Group2 innate lymphoid cells ameliorate renal fibrosis and dysfunction associated with adenine-induced CKD

Chronic kidney disease (CKD) is a major worldwide public health concern [1], [2]. Following kidney damage, inflammation and fibrosis occur to resolve the tissue injury and maintain tissue homeostasis [3]. However, when kidney function declines to some extent as a result of kidney injury or certain diseases, CKD can develop, and its pathology progresses irreversibly, irrespective of the primary disease; as such, it is considered a final common pathway [4], [5]. Renal interstitial fibrosis is a classical hallmark of the final common pathway, and the degree of pathological progression in the renal interstitium is correlated with kidney function and prognosis [6]. Renal injuries and diseases enable the infiltration of innate immune cells into the renal interstitium, and these cells play roles in the initial steps of renal inflammation and fibrosis, thereby contributing to CKD progression [7], [8]. Indeed, many reports have revealed that renal macrophages are involved in the onset and progression of renal fibrosis [9], [10], [11], [12]; however, whether other innate immune cells contribute to this pathology remains unclear. Therefore, it is necessary to identify the responsible innate immune cells to develop novel therapeutic agents to overcome renal fibrosis and CKD.
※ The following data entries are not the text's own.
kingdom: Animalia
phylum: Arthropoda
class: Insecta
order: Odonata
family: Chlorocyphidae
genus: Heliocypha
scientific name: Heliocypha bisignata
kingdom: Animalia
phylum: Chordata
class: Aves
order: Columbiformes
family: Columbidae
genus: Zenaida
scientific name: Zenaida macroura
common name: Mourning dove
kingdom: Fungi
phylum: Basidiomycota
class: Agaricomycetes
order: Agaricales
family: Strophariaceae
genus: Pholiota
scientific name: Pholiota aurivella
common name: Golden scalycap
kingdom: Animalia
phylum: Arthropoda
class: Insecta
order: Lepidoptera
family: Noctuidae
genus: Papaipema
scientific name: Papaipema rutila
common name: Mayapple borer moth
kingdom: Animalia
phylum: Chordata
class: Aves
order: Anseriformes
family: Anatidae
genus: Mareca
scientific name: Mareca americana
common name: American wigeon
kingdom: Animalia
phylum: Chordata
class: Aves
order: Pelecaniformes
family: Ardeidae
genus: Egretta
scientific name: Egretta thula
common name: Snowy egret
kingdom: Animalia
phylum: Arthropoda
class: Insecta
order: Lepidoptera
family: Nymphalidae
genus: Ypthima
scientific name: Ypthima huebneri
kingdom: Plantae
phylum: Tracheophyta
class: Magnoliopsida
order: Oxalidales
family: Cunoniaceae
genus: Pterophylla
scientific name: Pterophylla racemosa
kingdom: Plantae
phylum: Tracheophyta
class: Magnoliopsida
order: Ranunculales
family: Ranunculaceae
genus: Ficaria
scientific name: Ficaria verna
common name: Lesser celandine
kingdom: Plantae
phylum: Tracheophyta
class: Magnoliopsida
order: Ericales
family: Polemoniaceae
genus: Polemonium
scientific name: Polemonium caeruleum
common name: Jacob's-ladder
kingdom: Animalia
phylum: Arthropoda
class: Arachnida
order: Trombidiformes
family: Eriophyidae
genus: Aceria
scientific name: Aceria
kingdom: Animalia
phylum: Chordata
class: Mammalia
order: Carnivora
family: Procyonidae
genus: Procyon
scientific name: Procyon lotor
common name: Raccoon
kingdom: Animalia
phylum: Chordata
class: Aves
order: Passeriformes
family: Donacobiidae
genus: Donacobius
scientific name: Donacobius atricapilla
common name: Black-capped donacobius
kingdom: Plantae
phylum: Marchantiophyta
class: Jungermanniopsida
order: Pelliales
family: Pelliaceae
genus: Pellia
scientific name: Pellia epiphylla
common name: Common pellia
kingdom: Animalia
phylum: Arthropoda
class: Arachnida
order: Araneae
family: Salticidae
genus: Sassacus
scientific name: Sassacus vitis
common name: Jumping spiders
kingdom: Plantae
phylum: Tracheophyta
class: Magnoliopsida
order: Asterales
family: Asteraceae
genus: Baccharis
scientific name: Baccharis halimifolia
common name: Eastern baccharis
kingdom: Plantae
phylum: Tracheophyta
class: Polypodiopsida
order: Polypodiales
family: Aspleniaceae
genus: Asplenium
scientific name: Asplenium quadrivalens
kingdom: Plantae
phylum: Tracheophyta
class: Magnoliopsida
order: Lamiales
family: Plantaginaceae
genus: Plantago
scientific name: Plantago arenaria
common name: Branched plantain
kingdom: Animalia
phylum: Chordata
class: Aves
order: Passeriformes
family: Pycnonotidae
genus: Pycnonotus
Innate lymphoid cells (ILCs) are capable of activation independent of antigen presentation, and they are subdivided into three groups (ILC1s, ILC2s, ILC3s) on the basis of function and transcriptional factors, similar to helper T cell subsets [13]. Many reports have described ILC-regulating molecules, including cytokines, peptides, and hormones [14]. ILC2s respond to alarmins such as IL-33, which is released from damaged cells, leading the cells to rapidly produce large amounts of type 2 cytokines. ILC2s are abundant in the lungs, intestines, and skin, and they are also resident in kidney, where they protect against renal injury and diseases [15], [16], [17]. We previously demonstrated that UUO-induced renal fibrosis was attenuated by the IL-33/ILC2 axis [18]. Therefore, renal ILC2s are involved in renal fibrosis and represent a potential therapeutic target for fibrosis; however, the mechanisms by which ILC2s attenuate renal fibrosis are not clearly understood.

In this study, we demonstrated that numbers of kidney-resident ILC2s are decreased in CKD kidney and that ILC2 expansion induced by exogenous IL-33 suppresses renal fibrosis associated with CKD progression. The CKD tissue environment exhibited altered GATA3 expression and ILC2 response to IL-33, and the capacity of kidney ILC2s to produce IL-13 was enhanced, whereas production of IL-5 was impaired when cells were stimulated with IL-33. Kidney ILC2s directly affected renal fibroblasts in a cell contact–dependent and/or –independent manner. These findings suggest that kidney ILC2s play a protective role in renal fibrosis associated with CKD. Furthermore, transition of renal fibroblasts to myofibroblasts was suppressed by ILC2s, which could be targeted to potentially alleviate CKD progression.